Wednesday, June 25, 2008

In the News - Teen Struck, WiFi, New Worcester Schedule and Lots More

Why oh why do people still walk on the train tracks? Yesterday another fatality occurred, when a 15 year old was struck and killed by a train on the Needham line. This was a pure accident, but it touches so many people. The teen's family, the conductor at the helm of the train, the passengers. Just stay off the tracks - they are not a short cut to get somewhere quicker unless you're actually riding a train.

Train Stopping extends their sympathies to the teen's family and to the train staff involved with the accident.

On to some lighter news. The MBTA has annouced that WiFi will now be available on the commuter boats. There are 11 commuter boats that travel to Boston, Logan Airport, Quincy, Hingham and Hull. Along with the commuter boats, the WiFi is currently available on the Worcester-Framingham commuter rail line.

So it looks like the T has extended the WiFi program to the commuter boats because there has been a decrease in the number of commuters using the boats. In the WiFi article published in today's The Boston Globe, Dan Grabauskas was quoted as saying:

Wireless Internet, is a "difference-maker," Grabausaks said, adding that he hopes new riders will enjoy the wireless enough that they continue to take the boats if gas prices fall. The boats cost passengers between $6 and $12 each way. Monthly passes cost at least $198.

It cost between $1,300 and $1,500 to outfit each of the 11 boats for wireless, Grabauskas said. He said he hopes to expand the wireless service to other commuterlines by the end of the year.

Hey Dan, here's an idea - just provide reliable service and people will consider public transportation as an alternative to driving. The bells and whistles might make a nice press event, but is that really the best way for a cash strapped agency to be spending its budget?

So in this time of high gas prices, why are the commuter boats transporting fewer people? WickedLocal Hingham says that the Greenbush line has taken passengers away from the commuter boats. I know we harp on this topic a lot, but why did our state let the Greenbush commuter rail extension get built, when the towns immediately south of Boston had numerous options for getting into Boston, including the Red Line and the commuter boats? I remember in the early '90s when people in Hingham and other towns were fighting the state over this extension. This is an example of public transportation strategy run amok. The money used to build Greenbush could have been spent in other parts of the state. Right now, people are looking favorably to public transportation as gas prices continue to climb. But it is still a hard sell.

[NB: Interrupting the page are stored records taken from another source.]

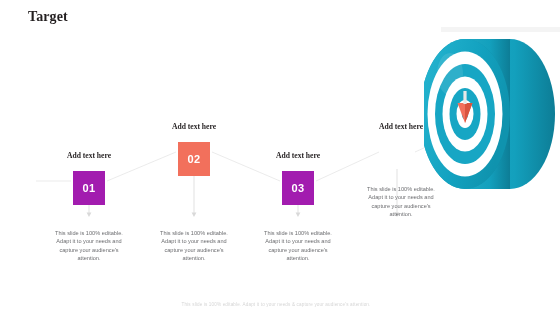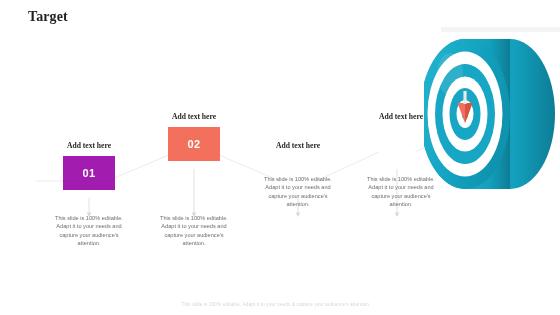--- a/index.html
+++ b/index.html
@@ -59,25 +59,25 @@
     position: absolute;
     width: 112px;
     text-align: center;
   }
   .step-heading {
     font-family: "Liberation Serif", serif;
     font-weight: bold;
     font-size: 7.6px;
     color: #231f20;
     line-height: 10px;
-    margin: 0;
+    margin: 10px;
     white-space: nowrap;
   }
   .step-badge {
-    width: 52px;
+    width: 32px;
     height: 34px;
     margin: 5px auto 0 auto;
     display: flex;
     align-items: center;
     justify-content: center;
     font-family: "Liberation Sans", sans-serif;
     font-weight: bold;
     font-size: 11px;
     color: #ffffff;
     letter-spacing: 0.3px;
@@ -182,20 +182,21 @@
   <div class="step" id="step-2">
     <div class="step-heading">Add text here</div>
     <div class="step-badge badge-coral">02</div>
     <div class="step-body-wrap">
       <div class="step-body">This slide is 100% editable. Adapt it to your needs and capture your audience's attention.</div>
     </div>
   </div>
 
   <div class="step" id="step-3">
     <div class="step-heading">Add text here</div>
+    <div class="step-badge badge-teal">03</div>
     <div class="step-body-wrap">
       <div class="step-body">This slide is 100% editable. Adapt it to your needs and capture your audience's attention.</div>
     </div>
   </div>
 
   <div class="step" id="step-4">
     <div class="step-heading">Add text here</div>
     <div class="step-body-wrap">
       <div class="step-body">This slide is 100% editable. Adapt it to your needs and capture your audience's attention.</div>
     </div>

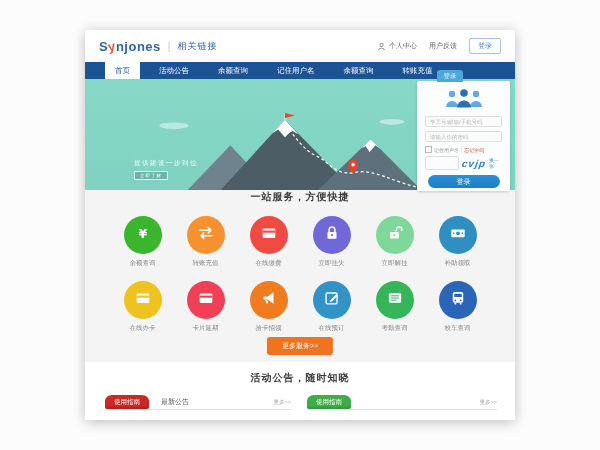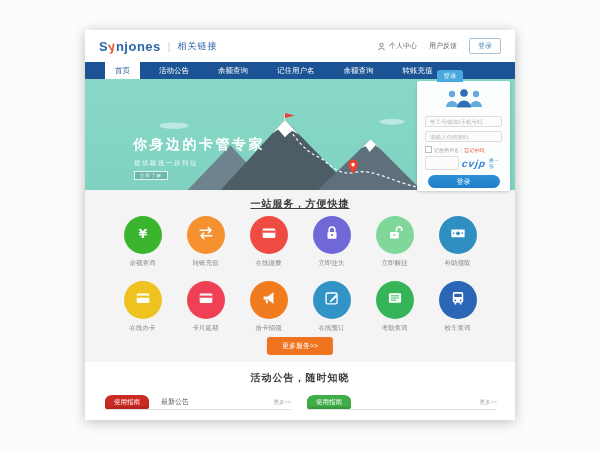--- a/index.html
+++ b/index.html
@@ -37,21 +37,21 @@
   .sep{color:#ccc;}
   .forgot{color:var(--forgot-red);cursor:pointer;}
   .cap-row{display:flex;align-items:center;gap:3px;margin-bottom:5px;}
   .cap-in{width:28px;height:10px;border:1px solid #ddd;background:#fcfcfc;border-radius:2px;}
   .cap-img{font-size:10px;font-style:italic;font-weight:bold;color:#2b7fd0;letter-spacing:1px;transform:skewX(-8deg);cursor:pointer;}
   .cap-change{font-size:5px;color:var(--link-blue);cursor:pointer;}
   .login-btn{display:block;width:72px;height:13px;margin:2px auto 0;background:linear-gradient(var(--button-blue),#1e7ec9);border:none;border-radius:7px;color:#fff;font-size:7px;line-height:13px;padding:0;font-family:inherit;cursor:pointer;}
   
   .services{position:absolute;top:160px;left:0;right:0;height:172px;background:var(--section-gray);}
   .sec-title{text-align:center;font-size:10px;font-weight:600;color:#3c3c3c;letter-spacing:1px;}
-  .services .sec-title{padding-top:7px;text-decoration:underline;}
+  .services .sec-title{}
   .grid{position:absolute;left:26px;right:26px;top:26px;display:grid;grid-template-columns:repeat(6,1fr);row-gap:13px;}
   .svc{display:flex;flex-direction:column;align-items:center;cursor:pointer;}
   .circle{width:38px;height:38px;border-radius:50%;display:flex;align-items:center;justify-content:center;}
   .svc-label{margin-top:5px;font-size:6.5px;color:#888;}
   .more-btn{position:absolute;left:50%;top:147px;transform:translateX(-50%);background:var(--accent-orange);color:#fff;border:none;border-radius:3px;font-size:7px;padding:4px 15px;font-family:inherit;cursor:pointer;}
   
   .announce{position:absolute;top:332px;left:0;right:0;bottom:0;background:#fff;}
   .announce .sec-title{padding-top:9px;}
   .panels{margin-top:9px;display:flex;padding:0 18px 0 20px;gap:16px;}
   .panel{display:flex;align-items:flex-end;border-bottom:1px solid #e2e2e2;height:15px;position:relative;}
@@ -103,21 +103,20 @@
       <polygon points="186,80 240,28 292,80" fill="#5d707b"></polygon>
       <polygon points="231,37 240,28 250,38 245,34 239,41 235,35" fill="#fff"></polygon>
       <line x1="152" y1="8" x2="152" y2="1" stroke="#f4f4f4" stroke-width="1"></line>
       <polygon points="152,1 162,3.5 152,6" fill="#e8432e"></polygon>
       <path d="M292 78 C 262 72 244 58 224 62 C 204 66 196 50 186 46 C 172 40 162 26 153 12" stroke="#fff" stroke-width="1.3" stroke-dasharray="3 2.6" fill="none" opacity=".95"></path>
       <g transform="translate(222,56)">
           <path d="M0 -7a5 5 0 0 1 5 5c0 3.4-5 9-5 9s-5-5.6-5-9a5 5 0 0 1 5-5z" fill="#e8432e"></path>
           <circle cx="0" cy="-2" r="1.8" fill="#fff"></circle>
         </g>
     </svg>
-    <div class="hero-title">你身边的卡管专家</div>
     <div class="hero-sub">提供建设一步到位</div>
     <div class="hero-badge">立即了解</div>
   </section>
 
   <div class="login-tab">登录</div>
   <div class="login-card">
     <div class="people">
       <svg width="42" height="22" viewBox="0 0 42 22">
           <g fill="#66a9e0">
             <circle cx="9" cy="7" r="3.2"></circle>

Since the T can't admit failure, the "positive" story about the Greenbush line is that it has seen its passenger growth increase from "the hundreds to 2,000 daily riders." That is pathetic. OK, I'm done ranting for now.

In other news, the Telegram & Gazette finally ran an article this morning about the "new" weekend schedule on the Worcester-Framingham commuter rail line. This schedule will impact Central Mass residents who consider using the commuter rail to get into Boston for Red Sox games at Fenway and other events. The new schedule is "realistic," just like the weekday schedule that went into effect in February. However, though it is more realistic, it won't be able to adjust for heat delays that often occur in the summer.

This is what the T&G had to say:

Transportation officials say the schedule change will reflect what already occurs. “Most changes to arrival and departure times are within a few minutes of the prior schedule, and have been made to accurately account for travel times,” states a press release from the Massachusetts Bay Transportation Authority and its contractor, MBCR.

Earlier this year MBCR listed several reasons why trains are slower than they used to be. Ridership has increased at least 40 percent since the line opened in 1995, causing the trains to linger a few extra minutes at each of the 17 stations between Worcester and Boston.

The combination of recent federal regulations and restrictions from CSX Corp., which owns the track from Worcester to Framingham, also has forced trains to slow down on some stretches of the line. Commuter trains share the track with freight trains.

More updates about the Amtrak bridge replacement project going on in Connecticut.

Finally, yesterday's nasty thunderstorms caused delays on the Fitchburg line. A tree fell near the West Concord commuter rail station, causing both the eastbound and westbound trains to literally stop in their tracks.